(Your objective) Set down, please, exactly the lines below that run from the line with "0.96 | Precision |" to the line with "We obtained reasonable", both lines included.

Transcribed page contents

══════════════════════════════

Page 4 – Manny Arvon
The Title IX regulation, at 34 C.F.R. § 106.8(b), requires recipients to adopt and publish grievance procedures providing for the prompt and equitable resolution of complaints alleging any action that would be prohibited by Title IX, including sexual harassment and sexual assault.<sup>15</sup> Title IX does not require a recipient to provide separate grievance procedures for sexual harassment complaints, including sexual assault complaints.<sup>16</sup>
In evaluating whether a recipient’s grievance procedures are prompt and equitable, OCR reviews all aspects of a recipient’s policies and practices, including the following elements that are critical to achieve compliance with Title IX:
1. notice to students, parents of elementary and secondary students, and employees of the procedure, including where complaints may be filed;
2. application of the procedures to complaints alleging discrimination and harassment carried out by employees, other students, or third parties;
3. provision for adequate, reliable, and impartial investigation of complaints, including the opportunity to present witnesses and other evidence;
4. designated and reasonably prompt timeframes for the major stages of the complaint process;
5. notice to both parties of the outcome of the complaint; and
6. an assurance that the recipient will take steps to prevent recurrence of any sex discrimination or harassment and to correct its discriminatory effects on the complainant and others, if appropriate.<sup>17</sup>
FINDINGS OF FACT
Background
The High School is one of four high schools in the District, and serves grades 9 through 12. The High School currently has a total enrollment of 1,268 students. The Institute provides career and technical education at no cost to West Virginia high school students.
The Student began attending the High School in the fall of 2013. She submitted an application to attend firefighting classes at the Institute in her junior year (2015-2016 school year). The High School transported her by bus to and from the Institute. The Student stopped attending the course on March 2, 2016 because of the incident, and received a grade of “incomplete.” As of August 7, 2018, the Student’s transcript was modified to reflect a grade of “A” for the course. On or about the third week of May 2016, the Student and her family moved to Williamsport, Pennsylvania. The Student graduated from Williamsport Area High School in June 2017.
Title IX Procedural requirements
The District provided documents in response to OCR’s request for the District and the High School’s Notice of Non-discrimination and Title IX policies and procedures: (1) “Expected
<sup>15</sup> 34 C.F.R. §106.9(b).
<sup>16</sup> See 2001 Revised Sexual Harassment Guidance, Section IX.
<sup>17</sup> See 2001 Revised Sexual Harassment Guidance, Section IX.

══════════════════════════════

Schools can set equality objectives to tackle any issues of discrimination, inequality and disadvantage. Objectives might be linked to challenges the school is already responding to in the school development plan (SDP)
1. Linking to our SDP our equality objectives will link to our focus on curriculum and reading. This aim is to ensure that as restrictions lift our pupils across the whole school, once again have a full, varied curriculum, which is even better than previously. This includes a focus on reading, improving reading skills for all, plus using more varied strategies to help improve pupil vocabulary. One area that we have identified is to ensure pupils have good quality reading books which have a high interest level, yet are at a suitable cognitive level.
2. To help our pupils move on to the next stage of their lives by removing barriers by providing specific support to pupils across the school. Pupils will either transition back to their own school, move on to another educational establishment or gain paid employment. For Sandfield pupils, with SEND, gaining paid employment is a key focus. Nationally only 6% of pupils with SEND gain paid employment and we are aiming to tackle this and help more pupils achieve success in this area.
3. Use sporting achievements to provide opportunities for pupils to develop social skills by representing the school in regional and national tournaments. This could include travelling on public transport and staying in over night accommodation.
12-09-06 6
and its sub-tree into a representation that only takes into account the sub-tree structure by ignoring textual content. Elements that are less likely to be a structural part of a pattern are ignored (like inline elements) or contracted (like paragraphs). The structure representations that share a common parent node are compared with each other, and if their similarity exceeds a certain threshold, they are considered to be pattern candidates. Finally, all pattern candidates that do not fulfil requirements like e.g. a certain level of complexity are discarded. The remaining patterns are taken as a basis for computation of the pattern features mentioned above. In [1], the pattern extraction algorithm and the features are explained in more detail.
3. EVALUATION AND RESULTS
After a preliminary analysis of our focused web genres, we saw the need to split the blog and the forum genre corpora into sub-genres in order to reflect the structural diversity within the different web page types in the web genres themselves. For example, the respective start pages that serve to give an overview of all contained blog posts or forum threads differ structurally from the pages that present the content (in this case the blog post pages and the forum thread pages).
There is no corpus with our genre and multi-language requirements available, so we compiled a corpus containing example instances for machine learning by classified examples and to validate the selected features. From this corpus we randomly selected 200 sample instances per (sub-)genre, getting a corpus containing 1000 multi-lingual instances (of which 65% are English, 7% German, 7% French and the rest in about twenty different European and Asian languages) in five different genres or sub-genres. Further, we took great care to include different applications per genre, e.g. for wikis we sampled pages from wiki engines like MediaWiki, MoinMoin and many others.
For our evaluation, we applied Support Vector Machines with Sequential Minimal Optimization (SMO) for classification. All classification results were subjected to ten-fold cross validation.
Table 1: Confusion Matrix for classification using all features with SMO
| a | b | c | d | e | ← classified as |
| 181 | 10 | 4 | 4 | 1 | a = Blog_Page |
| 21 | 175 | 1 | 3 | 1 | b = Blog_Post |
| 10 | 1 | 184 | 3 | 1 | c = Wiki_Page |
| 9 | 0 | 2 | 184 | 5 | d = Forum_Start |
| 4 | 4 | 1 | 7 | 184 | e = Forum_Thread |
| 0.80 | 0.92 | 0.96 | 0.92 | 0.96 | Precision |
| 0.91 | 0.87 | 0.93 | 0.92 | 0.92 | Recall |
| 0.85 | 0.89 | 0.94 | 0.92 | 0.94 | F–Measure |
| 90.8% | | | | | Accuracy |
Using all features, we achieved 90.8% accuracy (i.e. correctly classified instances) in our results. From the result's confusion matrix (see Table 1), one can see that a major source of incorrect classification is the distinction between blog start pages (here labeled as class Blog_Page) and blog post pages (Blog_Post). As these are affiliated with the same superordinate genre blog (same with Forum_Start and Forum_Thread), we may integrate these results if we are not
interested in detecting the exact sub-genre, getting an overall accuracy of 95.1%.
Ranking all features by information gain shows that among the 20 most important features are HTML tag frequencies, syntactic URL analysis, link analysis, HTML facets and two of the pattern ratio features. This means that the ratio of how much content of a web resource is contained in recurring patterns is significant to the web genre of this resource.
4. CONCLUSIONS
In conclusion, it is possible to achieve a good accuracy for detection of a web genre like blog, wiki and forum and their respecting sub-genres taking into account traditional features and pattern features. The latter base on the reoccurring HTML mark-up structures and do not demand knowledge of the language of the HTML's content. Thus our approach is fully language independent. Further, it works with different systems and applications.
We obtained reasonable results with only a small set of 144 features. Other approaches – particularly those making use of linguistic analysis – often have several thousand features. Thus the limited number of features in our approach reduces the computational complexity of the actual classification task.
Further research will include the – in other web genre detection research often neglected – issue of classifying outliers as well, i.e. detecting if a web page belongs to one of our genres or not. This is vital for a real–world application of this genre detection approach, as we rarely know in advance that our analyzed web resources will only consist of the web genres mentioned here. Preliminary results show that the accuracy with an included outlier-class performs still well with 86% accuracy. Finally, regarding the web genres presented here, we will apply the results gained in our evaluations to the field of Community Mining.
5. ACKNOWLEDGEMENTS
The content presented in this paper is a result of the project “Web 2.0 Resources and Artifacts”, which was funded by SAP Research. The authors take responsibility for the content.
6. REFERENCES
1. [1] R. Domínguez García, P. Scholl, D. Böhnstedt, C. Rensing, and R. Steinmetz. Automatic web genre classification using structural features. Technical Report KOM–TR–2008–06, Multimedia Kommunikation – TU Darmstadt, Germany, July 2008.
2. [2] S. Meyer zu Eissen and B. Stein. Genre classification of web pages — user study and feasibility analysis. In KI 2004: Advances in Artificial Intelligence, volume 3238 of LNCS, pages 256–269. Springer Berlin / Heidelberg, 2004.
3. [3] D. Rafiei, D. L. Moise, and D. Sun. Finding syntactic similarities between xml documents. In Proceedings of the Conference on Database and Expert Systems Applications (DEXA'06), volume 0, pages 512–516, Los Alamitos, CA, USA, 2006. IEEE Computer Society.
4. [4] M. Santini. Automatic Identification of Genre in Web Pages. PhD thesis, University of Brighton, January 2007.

══════════════════════════════

(Expected answer)
| 0.80 | 0.92 | 0.96 | 0.92 | 0.96 | Precision |
| 0.91 | 0.87 | 0.93 | 0.92 | 0.92 | Recall |
| 0.85 | 0.89 | 0.94 | 0.92 | 0.94 | F–Measure |
| 90.8% | | | | | Accuracy |
Using all features, we achieved 90.8% accuracy (i.e. correctly classified instances) in our results. From the result's confusion matrix (see Table 1), one can see that a major source of incorrect classification is the distinction between blog start pages (here labeled as class Blog_Page) and blog post pages (Blog_Post). As these are affiliated with the same superordinate genre blog (same with Forum_Start and Forum_Thread), we may integrate these results if we are not
interested in detecting the exact sub-genre, getting an overall accuracy of 95.1%.
Ranking all features by information gain shows that among the 20 most important features are HTML tag frequencies, syntactic URL analysis, link analysis, HTML facets and two of the pattern ratio features. This means that the ratio of how much content of a web resource is contained in recurring patterns is significant to the web genre of this resource.
4. CONCLUSIONS
In conclusion, it is possible to achieve a good accuracy for detection of a web genre like blog, wiki and forum and their respecting sub-genres taking into account traditional features and pattern features. The latter base on the reoccurring HTML mark-up structures and do not demand knowledge of the language of the HTML's content. Thus our approach is fully language independent. Further, it works with different systems and applications.
We obtained reasonable results with only a small set of 144 features. Other approaches – particularly those making use of linguistic analysis – often have several thousand features. Thus the limited number of features in our approach reduces the computational complexity of the actual classification task.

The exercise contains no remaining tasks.